> PASSAGE:
━━━━━━━━━━━━━━━━━━━━

I use a series of questionnaires for some things, which allows me to express in quantitative terms the relations among various aspects of the dreaming and waking experiences. For other things I create forms for purposes of coding some aspects of the dream report myself.
All this allows me to approach the phenomenon from the perspective of both my own theoretical constructs and empirically derived psychometric properties.
<<Sounds to me like the author just has a grudge against a psych prof who didn't share his views and interests.>>
I wish it was as simple as a collection of bad experiences in graduate school. Actually my research always ended up being well regarded and my doctoral dissertation (dreams of cancer patients) was considered wildly successful. But I still see too steep a competitive disadvantage for persons interested in dreams when it comes to winning external sources of funding and tenure-track positions in universities. I don't need $ to do my research, and I suspect most psychology profs don't unless they purposely design their research to justify the request for funds, all so they could put a grant on their CV. Faculty search committees give more weight to grants than to any other factor, which in the field of Psychology, has the effect of discriminating against many psychologistic research topics. Like a domino effect, this has a way of affecting the professional training model and what psych profs look for in graduate students and applicants to graduate programs.

━━━━━━━━━━━━━━━━━━━━

> TASKS:
A – Answer these questions about the passage on dream research:
(i) What does the writer create forms for?
(ii) What was the topic of the writer's doctoral dissertation?
(iii) What do faculty search committees give more weight to than any other factor?
B – Sum up the passage on dream research in two sentences.
C – Write the next part of the passage on dream research, picking up after its last sentence.

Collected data
━━━━━━━━━━━━━━━━━━━━

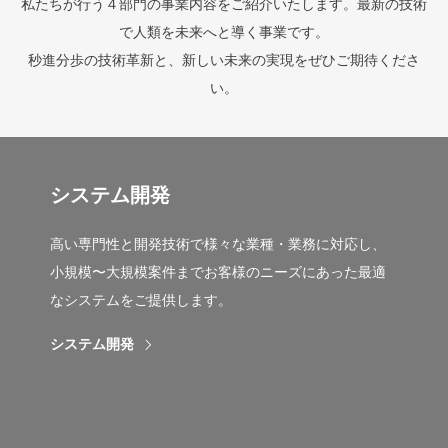
私たちが行う４部門の事業内容をご紹介いたします。最新の技術
PHILOSOPHY
で人類を未来へと導く事業です。
秒進分歩の技術革新と、新しい未来の実現をぜひご期待くださ
アルファプランニングの哲学/想い
い。
アルファプランニングは、仲間と連携して情熱的に仕事に取り組
み、要望や悩みに誠実に対応し、社会活動を通じて、より良質な
会社・人になることを目指します。
システム開発
詳しく見る
高い専門性と開発技術で様々な業種・業務に対応し、
小規模〜大規模案件までお客様のニーズにあった最適
なシステムをご提供します。
システム開発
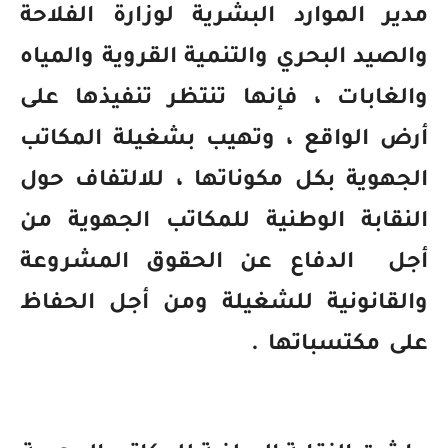
مدير الموارد البشرية لوزارة الفلاحة
والصيد البحري والتنمية القروية والمياه
والغابات ، فإنها تنتظر تنفيذها على
أرض الواقع ، وتهيب بشغيلة المكاتب
الجهوية بكل مكوناتها ، للالتفاف حول
النقابة الوطنية للمكاتب الجهوية من
أجل
الدفاع عن الحقوق المشروعة
والقانونية للشغيلة ومن أجل الحفاظ
على مكتسباتها .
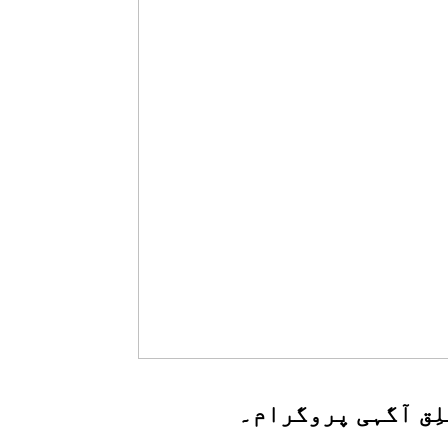
لِق آگہی پروگرام۔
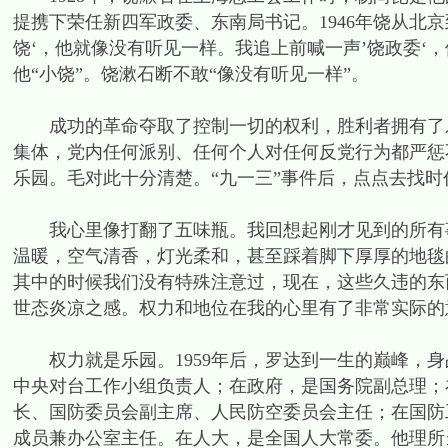
提携下荣任新四军政委、东南局书记。1946年饶从北
饶‘，他就像没有听见一样。我追上前喊一声’饶政委‘
他“小饶”。饶漱石断不敢“像没有听见一样”。
成功的革命夺取了控制一切的权利，胜利者拥有了乐
集体，党内任何派别、任何个人对任何反党行为都严惩
乐园。毛对此十分清楚。“九一三”事件后，点点去找
我心里像打翻了五味瓶。我回想起刚才见到的所有事
温暖，空气清香，灯光柔和，甚至踩着脚下厚厚的地毯
其中的时候我们没有特殊注意过，现在，这些久违的东
世态炎凉之感。权力和地位在我的心里有了非常实际的
权力就是乐园。1959年后，罗达到一生的巅峰，身
中央对台工作小组负责人；在政府，是国务院副总理；
长、国防委员会副主席、人民防空委员会主任；在国防
成员兼办公室主任。在人大，是全国人大常委。他理所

━━━━━━━━━━━━━━━━━━━━

> TASK RESPONSES:
A –
(i) For coding some aspects of the dream report.
(ii) Dreams of cancer patients.
(iii) Grants.

B – The writer studies dreams with questionnaires and self-made coding forms, approaching them through both theoretical constructs and psychometric properties. Although the writer's research was well regarded, the writer sees people interested in dreams at a steep disadvantage for funding and tenure-track jobs because search committees weigh grants above all else, which also affects how psychology graduate students are trained and chosen.

C –
So, yes, I did not appreciate the prejudices of the all-too common psych prof, and this prejudice was far more prevalent than a single bad experience. Moreover, as pervasive as this is, it is not just politics, it is also professional training and professional development issues, which are universal. So before you chalk this up to "isolated thunderstorms", you should know that what we're really dealing with scattered thunderstorms and, possibly worse, to enduring climatological features. What I am doing is not a complaint. It is a critique. An organized body of educated opinions from a PhD in Social Psychology who decided not to pursue an improbable career in Psychology. (The career is improbable for many, not just for me. Hundreds of PhDs wander in the wilderness of gypsy adjuncting, fooling themselves into thinking they have bona fide employment and the respect of their "colleagues." The field has been, is, and always will be too saturated and under these conditions, faculty search commitees can afford to cherry pick the one applicant out of 80-200 who tows the company line and embodies the "average").
And before you buy the charge of "sour grapes" that many Psychology stakeholders like to use in managing a favorable image of their field against me (and others like me), you should know that even if there had been a revenge motive -- even if I went public because I was disgruntled -- you should know that the motivation to express an opinion cannot be used to discount that opinion. Why? Too many people out there have legitimate reasons to blow whistles, and what they are complaining about has a significance broader than their own plight/fate. If you want to dismiss an argument, that is easy. I could dismiss the moon landing if I wanted. But if you want to rebut or refute an argument, you have to address it on logical/empirical grounds. No evasive end runs.